No Frills

Dakar: a no-frills Lavapiés eatery popular with local Senegalese

4 April 2017
Mohammed and his friend, who both run Dakar

I’m sitting back-to-back with a woman from Senegal. I’m with three of my friends, and she’s with three of hers. We’re speaking English, and they’re speaking a mix of French and Wolof. Despite being from countries thousands of miles apart, I was struck by some things we had in common: we’re both in Madrid and we’re both eating Senegal’s national dish: ThiebouDienne.


Madrid is populated almost entirely by people whose origins lie elsewhere. Since 1606, when Madrid became the capital of Spain for the second time, Lavapiés has been the city’s first port of call for many new arrivals. Back then, an immigrant meant someone from Andalucía or Galicia, but the definition is now much more wide-ranging. According to Madrid’s 2015 census, a whopping 121 nations are now registered as living in the Spanish capital, many of whom live in Lavapiés – Madrid’s most multicultural barrio.

Like Madrid’s economic immigrants from other parts of Spain, many of today’s foreign immigrants have opened restaurants serving the cuisine of their home region, giving us a mind-boggling selection of foodie options. But it’s not just a taste of the exotic that these restaurants offer; it’s also a neutral territory for foreigners and natives to come together and eat. Inside Dakar, everyone is equal, no matter whether they’re from Senegal or Spain, or anywhere else.



When Mohammed brought the laminated menus to the table, he told us what dishes they had that day, and even though this limited us to only half of the menu, the selection changes daily. All ingredients are as fresh as possible, and the aim at Dakar is to finish everything so that no food or money is wasted. Having a limited menu is one way to ensure this.

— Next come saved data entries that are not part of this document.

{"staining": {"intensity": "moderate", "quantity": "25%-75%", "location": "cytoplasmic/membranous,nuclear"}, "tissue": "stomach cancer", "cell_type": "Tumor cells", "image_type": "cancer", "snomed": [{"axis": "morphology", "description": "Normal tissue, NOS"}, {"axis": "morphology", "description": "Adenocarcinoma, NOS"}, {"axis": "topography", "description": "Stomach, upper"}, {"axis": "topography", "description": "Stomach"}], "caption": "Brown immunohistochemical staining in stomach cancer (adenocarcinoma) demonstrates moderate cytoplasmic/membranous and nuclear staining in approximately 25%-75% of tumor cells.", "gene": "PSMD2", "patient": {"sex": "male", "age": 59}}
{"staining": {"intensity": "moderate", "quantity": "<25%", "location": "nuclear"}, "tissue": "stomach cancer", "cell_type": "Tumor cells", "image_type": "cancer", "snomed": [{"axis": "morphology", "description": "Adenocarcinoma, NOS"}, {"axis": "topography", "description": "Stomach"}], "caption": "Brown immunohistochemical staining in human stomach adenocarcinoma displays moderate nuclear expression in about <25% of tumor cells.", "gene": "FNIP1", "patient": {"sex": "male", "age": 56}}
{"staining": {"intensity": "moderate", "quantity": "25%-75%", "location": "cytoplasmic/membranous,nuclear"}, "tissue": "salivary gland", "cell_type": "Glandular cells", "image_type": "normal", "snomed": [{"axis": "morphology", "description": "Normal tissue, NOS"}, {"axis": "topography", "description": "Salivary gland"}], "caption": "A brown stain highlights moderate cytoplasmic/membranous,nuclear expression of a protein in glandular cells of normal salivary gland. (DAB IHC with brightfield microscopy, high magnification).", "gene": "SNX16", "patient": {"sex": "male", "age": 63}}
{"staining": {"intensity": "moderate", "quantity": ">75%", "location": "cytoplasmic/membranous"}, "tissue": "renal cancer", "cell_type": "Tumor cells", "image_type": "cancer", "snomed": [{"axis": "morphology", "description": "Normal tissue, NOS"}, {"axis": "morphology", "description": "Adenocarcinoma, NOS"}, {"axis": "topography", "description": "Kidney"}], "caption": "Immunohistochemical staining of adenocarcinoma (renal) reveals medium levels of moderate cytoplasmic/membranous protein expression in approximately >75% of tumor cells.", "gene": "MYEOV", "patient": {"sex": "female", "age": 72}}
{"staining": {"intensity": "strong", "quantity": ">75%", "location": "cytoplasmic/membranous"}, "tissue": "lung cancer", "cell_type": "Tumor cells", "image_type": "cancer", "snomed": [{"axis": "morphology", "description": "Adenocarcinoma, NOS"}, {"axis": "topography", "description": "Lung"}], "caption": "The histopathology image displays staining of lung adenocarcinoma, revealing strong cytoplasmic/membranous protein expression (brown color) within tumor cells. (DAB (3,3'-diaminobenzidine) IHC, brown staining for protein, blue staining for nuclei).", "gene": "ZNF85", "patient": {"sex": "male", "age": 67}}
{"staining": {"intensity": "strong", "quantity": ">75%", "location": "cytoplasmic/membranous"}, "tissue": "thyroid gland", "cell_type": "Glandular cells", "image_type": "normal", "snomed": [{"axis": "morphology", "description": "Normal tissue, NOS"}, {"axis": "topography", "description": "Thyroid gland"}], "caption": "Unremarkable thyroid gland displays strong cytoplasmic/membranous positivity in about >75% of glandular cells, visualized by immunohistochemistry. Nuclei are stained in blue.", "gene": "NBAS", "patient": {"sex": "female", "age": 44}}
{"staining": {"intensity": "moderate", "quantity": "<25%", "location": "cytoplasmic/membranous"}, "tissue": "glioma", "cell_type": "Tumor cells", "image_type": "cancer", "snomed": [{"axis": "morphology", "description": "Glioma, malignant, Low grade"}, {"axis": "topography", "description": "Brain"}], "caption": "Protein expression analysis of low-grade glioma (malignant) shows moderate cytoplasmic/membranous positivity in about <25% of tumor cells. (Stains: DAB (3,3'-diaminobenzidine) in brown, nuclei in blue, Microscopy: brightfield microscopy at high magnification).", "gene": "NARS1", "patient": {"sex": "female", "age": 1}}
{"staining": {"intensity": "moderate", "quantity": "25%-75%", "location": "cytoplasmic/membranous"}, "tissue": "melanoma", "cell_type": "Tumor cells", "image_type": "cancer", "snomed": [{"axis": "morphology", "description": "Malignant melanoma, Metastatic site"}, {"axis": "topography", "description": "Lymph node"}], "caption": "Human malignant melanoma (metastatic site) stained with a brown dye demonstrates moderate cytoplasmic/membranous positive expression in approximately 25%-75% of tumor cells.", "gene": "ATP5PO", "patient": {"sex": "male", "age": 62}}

One dish that is always on the menu is ThiebouDienne. Much like a cocido madrileño, it’s cooked in one pot and separated out onto the plate. ThiebouDienne consists of white fish, cabbage, carrot, yucca and a dollop of sour pickle, served on a bed of tasty rice, all for just €6. There’s a vegetarian option that omits the fish in place of more of everything else.

Senegal's most famous dish: ThiebouDienne

Another dish that regularly features is Thiou Curry: a bowl of tomato and meat curry with a separate plate of rice. It’s up to you how you mix the two, but traditionally you use your hand to scoop up a bit of curry and a little rice, then curl your fingers to create a loose ball and, using your thumb, nudge it into your mouth as elegantly as possible. Many Senegalese have adopted the former French colonialists’ habit of eating with cutlery – as has this restaurant, you may be relieved to know.

Thiou Curry

Dibi: Another of Dakar's regular dishes

One of Senegal’s iconic national symbols is the baobab tree, indigenous to West Africa. Photos of the baobab tree and its large fruit adorn the menu, and you can try a baobab milkshake. Imagine a light horchata with the tang of pomegranate molasses – a lovely drink that’s definitely worth a try.

The main dining area

Shiny mint-green walls and plastic tablecloths

Dakar's bar area


Senegal is a semi-arid West African country with a long, windy coastline. Its capital, Dakar, is Senegal’s westernmost point, jutting out into the zone of the Atlantic where some of the world’s most destructive storms are born. Fishing is one of Senegal’s largest industries, and this is evident in the cuisine, but pork rarely features as around 95% of Senegal’s population is Muslim.

Mohammed and his friend, who both run Dakar

There are few places in Madrid where both immigrants and locals dine alongside one another, but this humble little Senegalese eatery closes the gap. It’s a well-known meeting point for the Senegalese community, and a place for absolutely everyone else to come and eat. Food brings people together, and always will – especially when it’s this good.